A multitude of species was presented in the display, from the high-altitude fynbos to the strandveld brimming with bulbs which hug the coastlines.

The display celebrates the beauty and significance of one of the most biodiverse regions in the world.

An unprecedented 22 000 stems were used in the display to create a proudly South African explosion of fynbos.

This year special effort was made to include rarely seen hybrids such as the fan favorite, Protea “Snow Leopard” as well as featuring seldom seen species such as the pendulous Protea sulphurea and the delicate blushing brides (Serruria florida) .

Using natural clay to form the sculpture, artist Tristan Woudberg explains: “Large panels weave through the display creating an earthy backdrop for our vibrant flora to take centre stage.

“The sculptures take on the role of mountain ranges, dividing and isolating the different biomes of the Cape which have given rise to our unique flora over time.

“The natural cracking effect provided by the clay is a reminder of the contrasting wet and dry seasons of the fynbos biome as well as the fragility of these ecosystems.

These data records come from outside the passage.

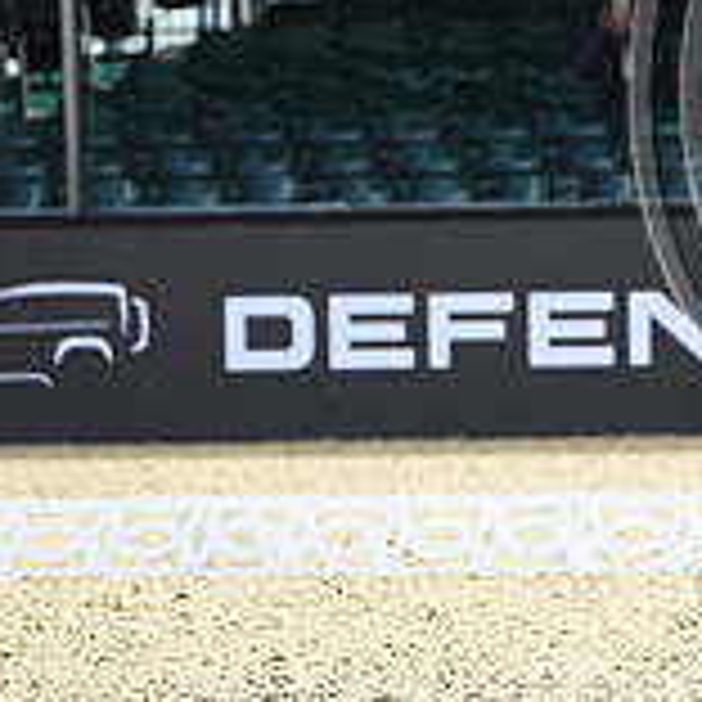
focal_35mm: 630
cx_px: 1044
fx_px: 14455
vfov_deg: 2.8
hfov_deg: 2.8
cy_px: 32
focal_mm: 200
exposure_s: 1/1250
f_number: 4.5
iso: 400
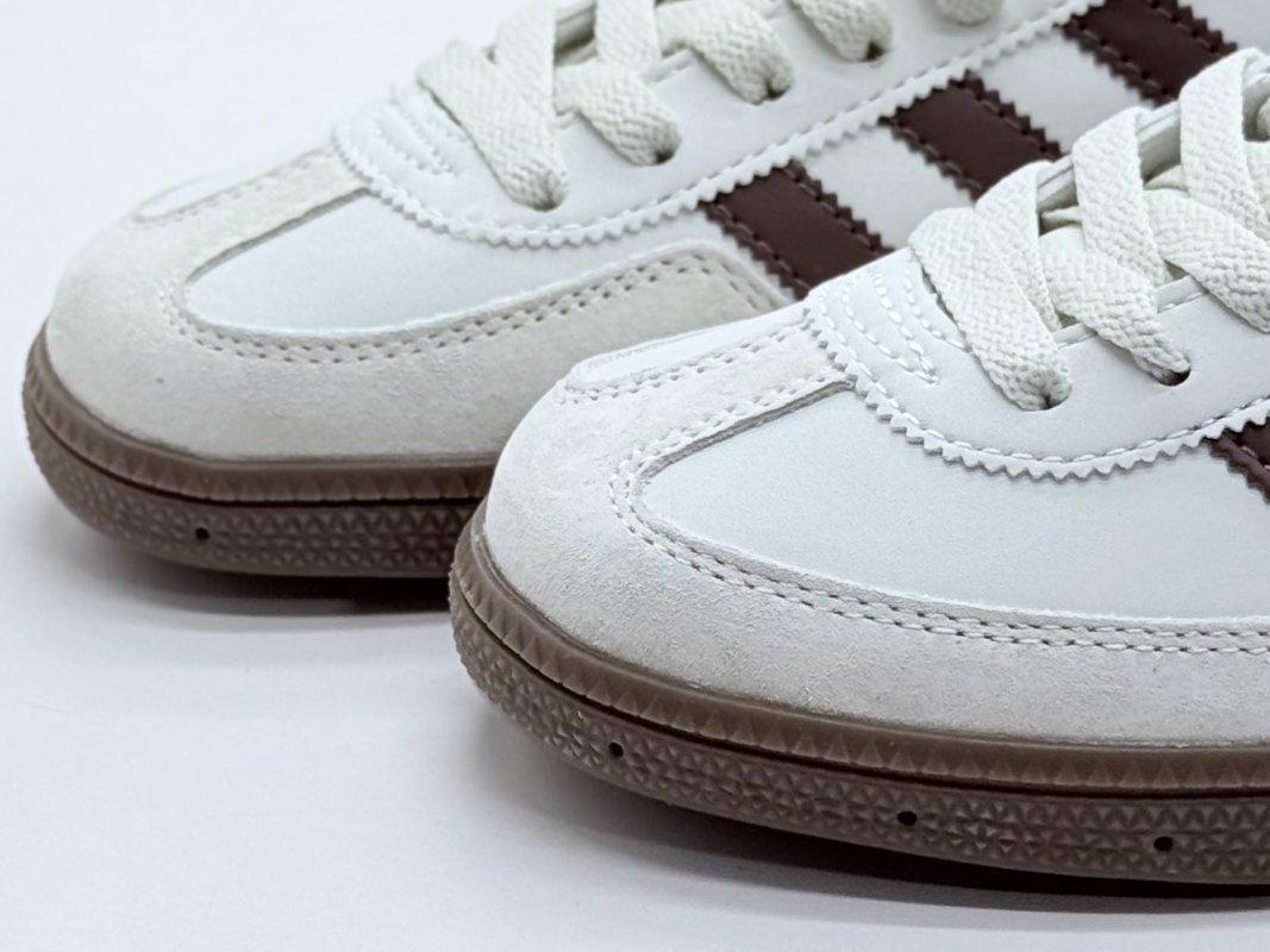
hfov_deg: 39.7
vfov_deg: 30.3
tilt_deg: -25.9
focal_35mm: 48
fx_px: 1761
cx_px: 635
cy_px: 476
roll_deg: +2.0
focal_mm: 6.76
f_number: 1.78
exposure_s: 1/675
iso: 64
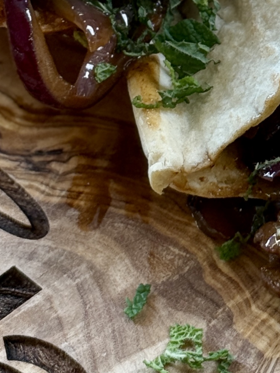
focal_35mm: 142
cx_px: 256
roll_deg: -0.3
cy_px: -44
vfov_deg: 13.6
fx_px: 1531
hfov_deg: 10.4
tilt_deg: -44.4
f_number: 1.78
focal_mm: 6.76
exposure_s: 1/100
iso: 64
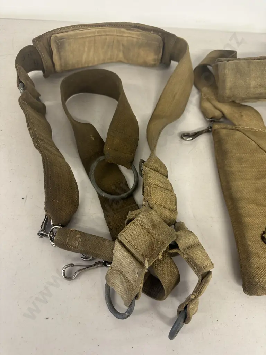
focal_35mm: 24
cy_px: 178
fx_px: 246
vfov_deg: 71.6
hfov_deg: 56.8
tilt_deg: -61.9
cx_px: 133
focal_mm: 6.86
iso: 160
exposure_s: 1/50
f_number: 1.78
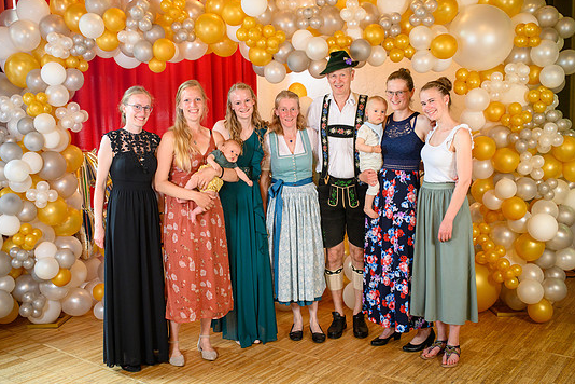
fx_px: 607
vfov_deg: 35.1
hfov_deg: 50.7
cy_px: 187
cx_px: 282
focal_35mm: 38
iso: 1250
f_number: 3.5
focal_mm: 35
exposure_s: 1/100
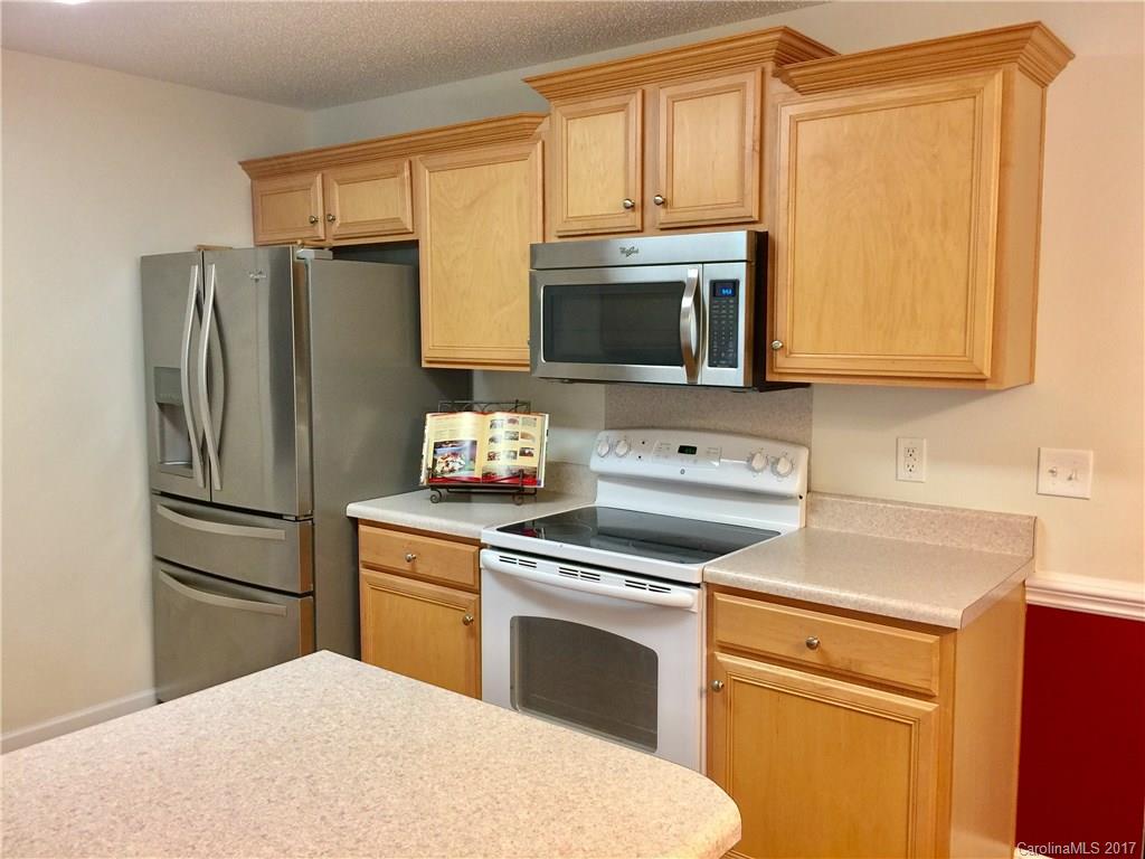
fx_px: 959
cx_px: 572
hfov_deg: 61.7
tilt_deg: -4.9
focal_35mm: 29
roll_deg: -0.2
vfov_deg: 48.2
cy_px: 430
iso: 64
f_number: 2.2
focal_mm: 4.15
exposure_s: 1/15
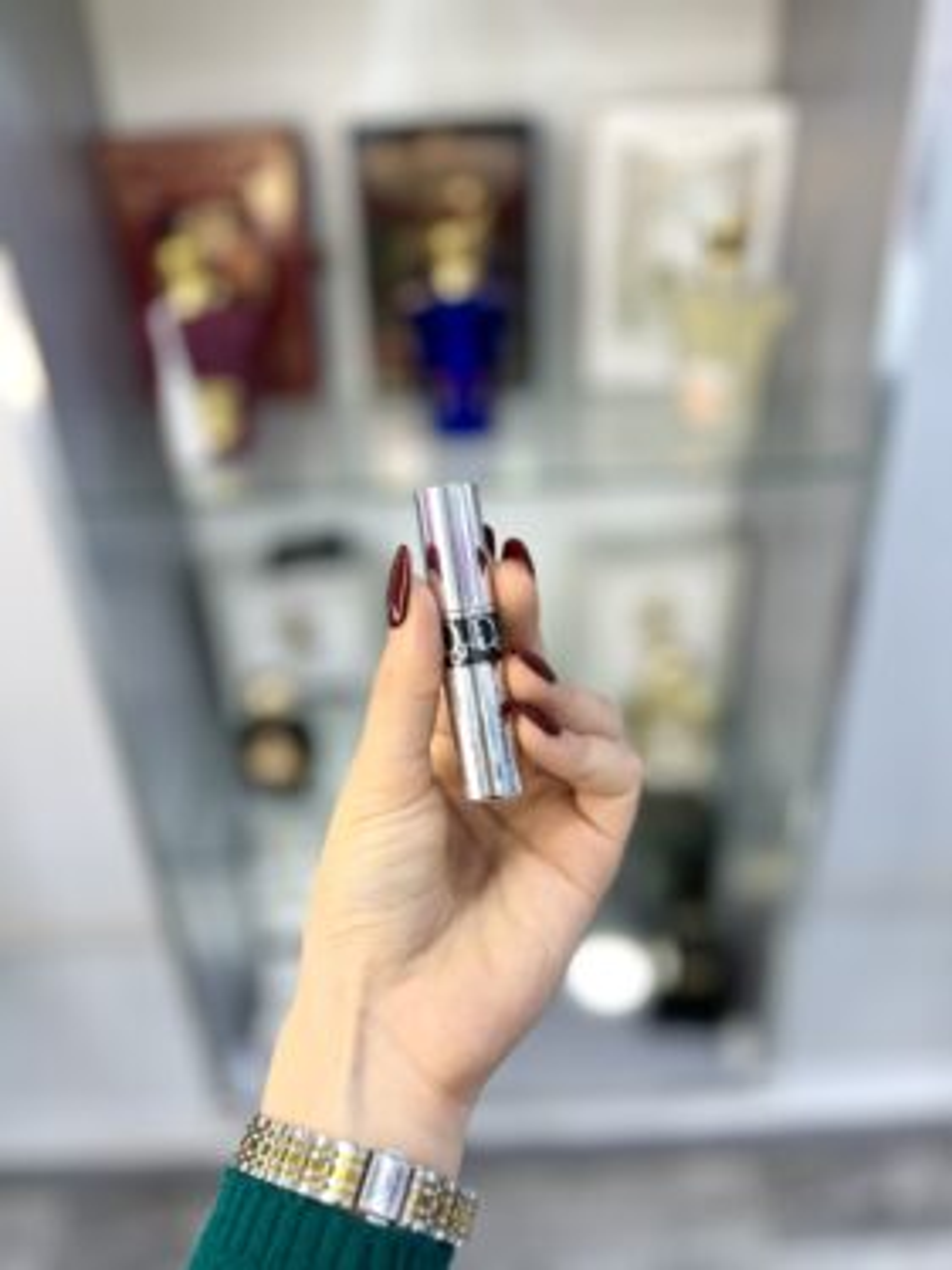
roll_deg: +4.3
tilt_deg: -31.4
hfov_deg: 53.0
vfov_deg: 67.3
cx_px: 476
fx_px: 954
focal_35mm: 26
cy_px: 635
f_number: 1.5
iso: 40
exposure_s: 1/155
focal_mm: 5.7
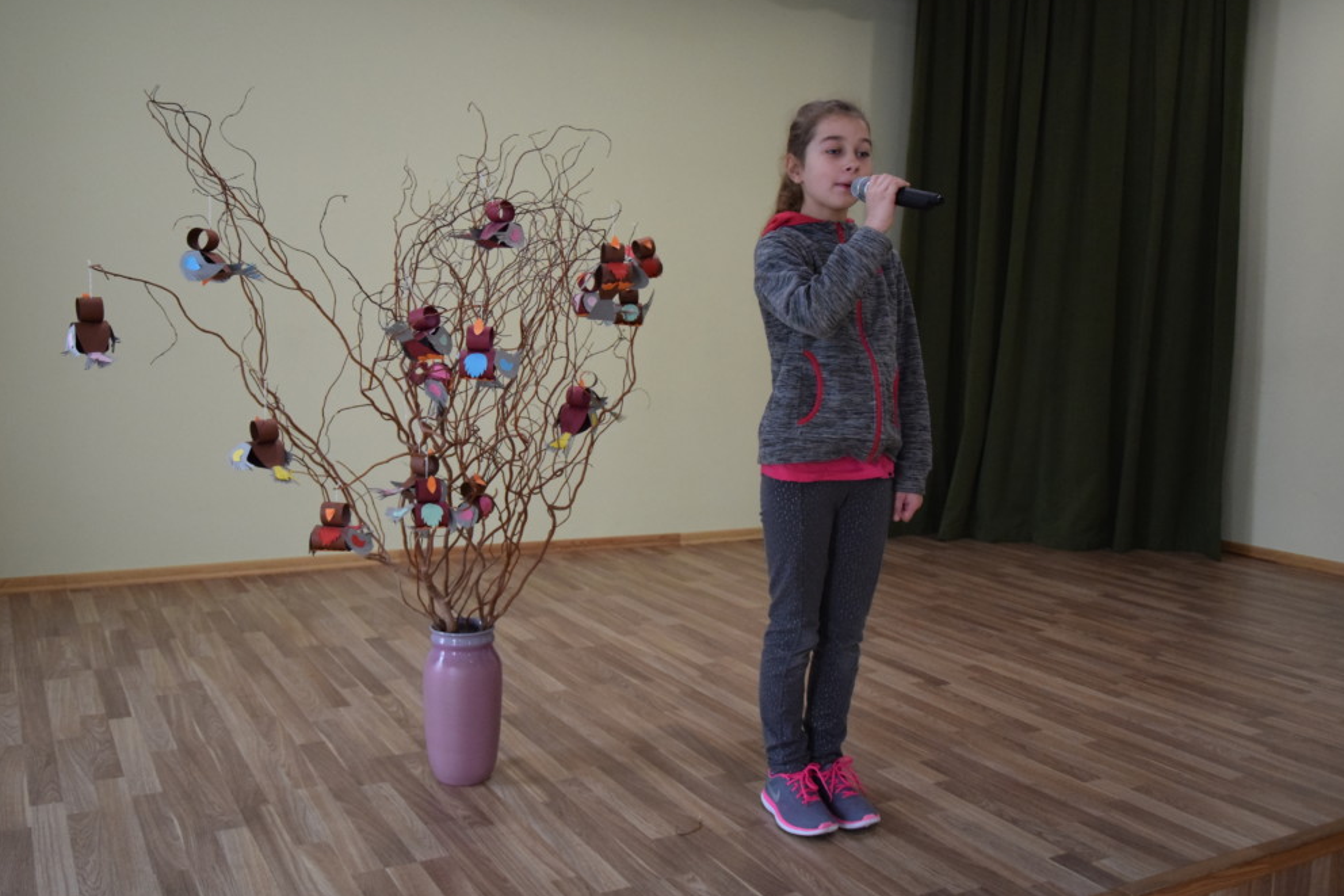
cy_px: 453
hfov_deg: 57.9
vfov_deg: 40.5
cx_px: 667
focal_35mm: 33
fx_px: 1214
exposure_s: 1/500
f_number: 3.8
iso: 2500
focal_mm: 21
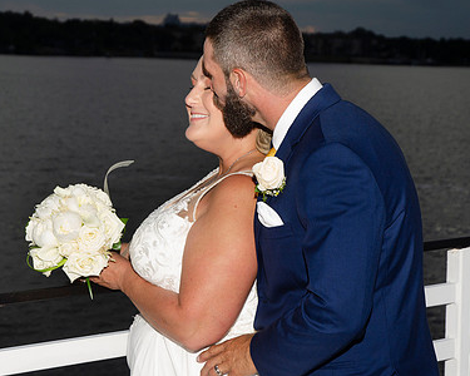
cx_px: 192
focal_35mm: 100
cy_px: 168
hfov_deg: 19.2
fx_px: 1391
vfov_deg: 15.4
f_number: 5.6
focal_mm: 46
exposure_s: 1/250
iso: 200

“The negative spaces in these sheets of rock act as windows, creating new vistas to explore as one moves around the exhibit.”

Four-year Chelsea Flower Show hiatus

After a four year hiatus and the sponsor of three decades (1989 – 2019) withdrawing their support, a private sector-led team stepped forward to ensure South Africa’s flora was once again represented at the world’s premier flower show.

The team which is spearheaded by Kluge, an acclaimed plantsman and landscape designer with numerous international floral exposition awards to his name, along with Keith Kirsten, conservationist Michael Lutzeyer and Marinda Nel came together to realise South Africa’s return.

A transformative contribution from the Rupert Nature Foundation as well as Grootbos Private nature reserve along with numerous contributions from the private sector provided the financial support needed to create the display in London.

Contributions from Michael Lutzeyer and Grootbos Nature Reserve are centred on conservation and community upliftment, while Keith Kirsten brought his wealth of international experience and expertise to the project, not to mention his involvement in the South African exhibit for many decades at the RHS Chelsea Flower Show.

The team also spotlights the Grootbos Florilegium, a collection of botanical illustrations depicting rare plants in the Grootbos Nature Reserve.

Marinda Nel, with a background in business development, played a pivotal role in managing the return of South Africa’s flora to Chelsea.

Cape Flora SA, a non-profit established in 2005, offered their support this year and remains steadfast in its commitment to the sustainable harvesting and growth of the fynbos industry.

The display promoted the demand for high-quality fynbos cut flowers in international markets, providing livelihoods for stakeholders and communities within the South African fynbos industry.